[[ GIVEN ENTRIES open ]]

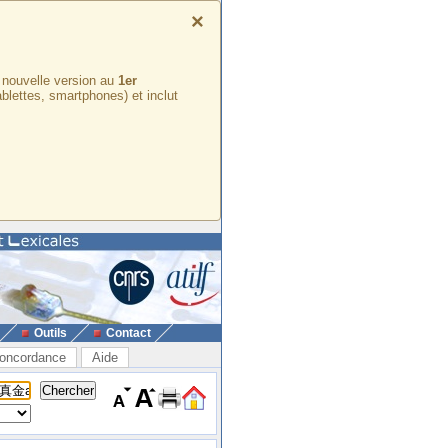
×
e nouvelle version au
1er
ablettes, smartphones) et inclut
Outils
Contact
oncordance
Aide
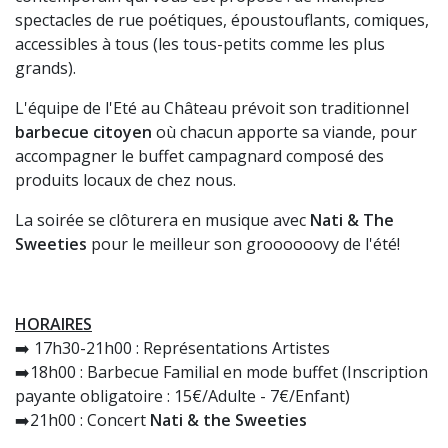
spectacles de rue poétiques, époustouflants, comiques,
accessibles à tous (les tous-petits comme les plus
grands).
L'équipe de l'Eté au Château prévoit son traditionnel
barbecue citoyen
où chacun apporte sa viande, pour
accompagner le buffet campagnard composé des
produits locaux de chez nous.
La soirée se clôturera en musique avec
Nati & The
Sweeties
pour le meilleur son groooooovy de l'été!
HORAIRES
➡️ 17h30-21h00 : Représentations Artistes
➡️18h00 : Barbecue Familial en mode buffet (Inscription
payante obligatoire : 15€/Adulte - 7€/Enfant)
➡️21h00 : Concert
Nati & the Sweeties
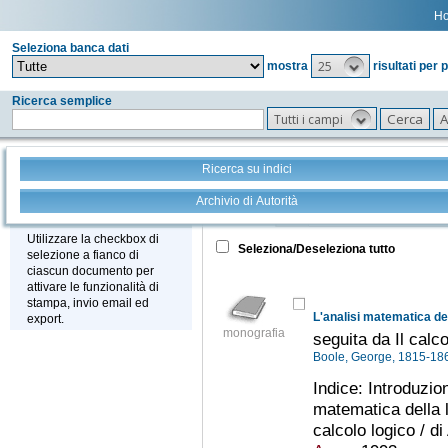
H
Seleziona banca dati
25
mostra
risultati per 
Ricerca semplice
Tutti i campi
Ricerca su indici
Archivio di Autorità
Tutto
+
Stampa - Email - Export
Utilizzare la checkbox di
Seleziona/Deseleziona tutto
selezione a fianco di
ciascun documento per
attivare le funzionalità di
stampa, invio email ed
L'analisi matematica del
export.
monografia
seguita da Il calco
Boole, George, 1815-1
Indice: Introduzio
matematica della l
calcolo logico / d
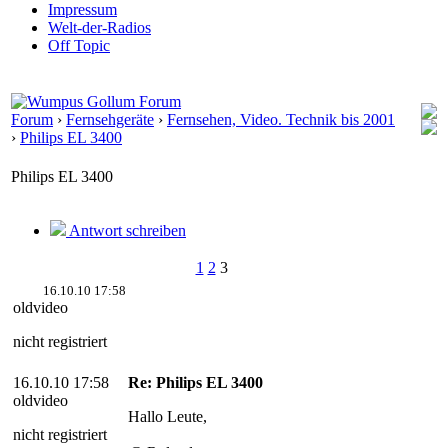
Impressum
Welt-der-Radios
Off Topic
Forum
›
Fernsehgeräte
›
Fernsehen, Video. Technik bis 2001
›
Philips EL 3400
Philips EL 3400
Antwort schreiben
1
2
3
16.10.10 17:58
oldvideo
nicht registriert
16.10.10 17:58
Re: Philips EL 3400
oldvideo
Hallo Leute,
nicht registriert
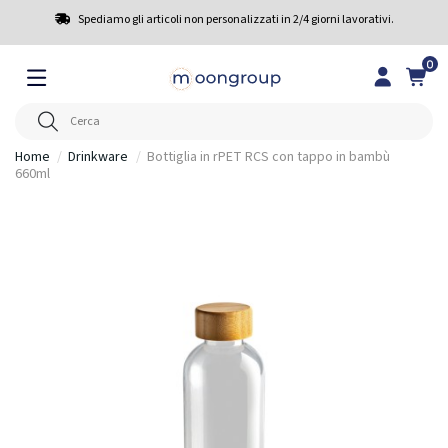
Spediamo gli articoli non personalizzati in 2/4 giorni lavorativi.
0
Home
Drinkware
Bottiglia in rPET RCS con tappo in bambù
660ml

[[ GIVEN ENTRIES closed ]]
[[ GIVEN ENTRIES open ]]

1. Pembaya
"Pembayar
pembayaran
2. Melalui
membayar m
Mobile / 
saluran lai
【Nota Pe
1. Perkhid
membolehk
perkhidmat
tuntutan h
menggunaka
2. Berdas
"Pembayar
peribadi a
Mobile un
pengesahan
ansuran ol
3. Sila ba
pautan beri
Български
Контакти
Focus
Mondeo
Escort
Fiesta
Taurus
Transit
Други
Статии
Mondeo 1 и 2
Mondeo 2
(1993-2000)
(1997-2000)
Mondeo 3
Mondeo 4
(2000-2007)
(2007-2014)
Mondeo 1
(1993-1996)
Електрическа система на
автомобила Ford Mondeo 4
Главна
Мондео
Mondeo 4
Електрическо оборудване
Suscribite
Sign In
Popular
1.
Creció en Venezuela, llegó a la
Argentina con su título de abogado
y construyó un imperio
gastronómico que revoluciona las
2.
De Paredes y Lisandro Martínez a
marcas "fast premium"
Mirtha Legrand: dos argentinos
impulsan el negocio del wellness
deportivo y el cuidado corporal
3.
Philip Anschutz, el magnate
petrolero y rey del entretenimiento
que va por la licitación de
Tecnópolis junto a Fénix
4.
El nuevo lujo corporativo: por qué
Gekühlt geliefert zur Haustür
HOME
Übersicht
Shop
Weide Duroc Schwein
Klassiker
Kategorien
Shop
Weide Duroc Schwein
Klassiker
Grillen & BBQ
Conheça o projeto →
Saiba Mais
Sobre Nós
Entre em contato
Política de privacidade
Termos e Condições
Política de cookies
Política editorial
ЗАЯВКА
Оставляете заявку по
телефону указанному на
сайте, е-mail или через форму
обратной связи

[[ GIVEN ENTRIES closed ]]

Every line from the line containing "Mirtha Legrand: dos argentinos" through the line containing "обратной связи" in the records above must be retyped exactly. Leave out the rest.

[ANSWER]:
Mirtha Legrand: dos argentinos
impulsan el negocio del wellness
deportivo y el cuidado corporal
3.
Philip Anschutz, el magnate
petrolero y rey del entretenimiento
que va por la licitación de
Tecnópolis junto a Fénix
4.
El nuevo lujo corporativo: por qué
Gekühlt geliefert zur Haustür
HOME
Übersicht
Shop
Weide Duroc Schwein
Klassiker
Kategorien
Shop
Weide Duroc Schwein
Klassiker
Grillen & BBQ
Conheça o projeto →
Saiba Mais
Sobre Nós
Entre em contato
Política de privacidade
Termos e Condições
Política de cookies
Política editorial
ЗАЯВКА
Оставляете заявку по
телефону указанному на
сайте, е-mail или через форму
обратной связи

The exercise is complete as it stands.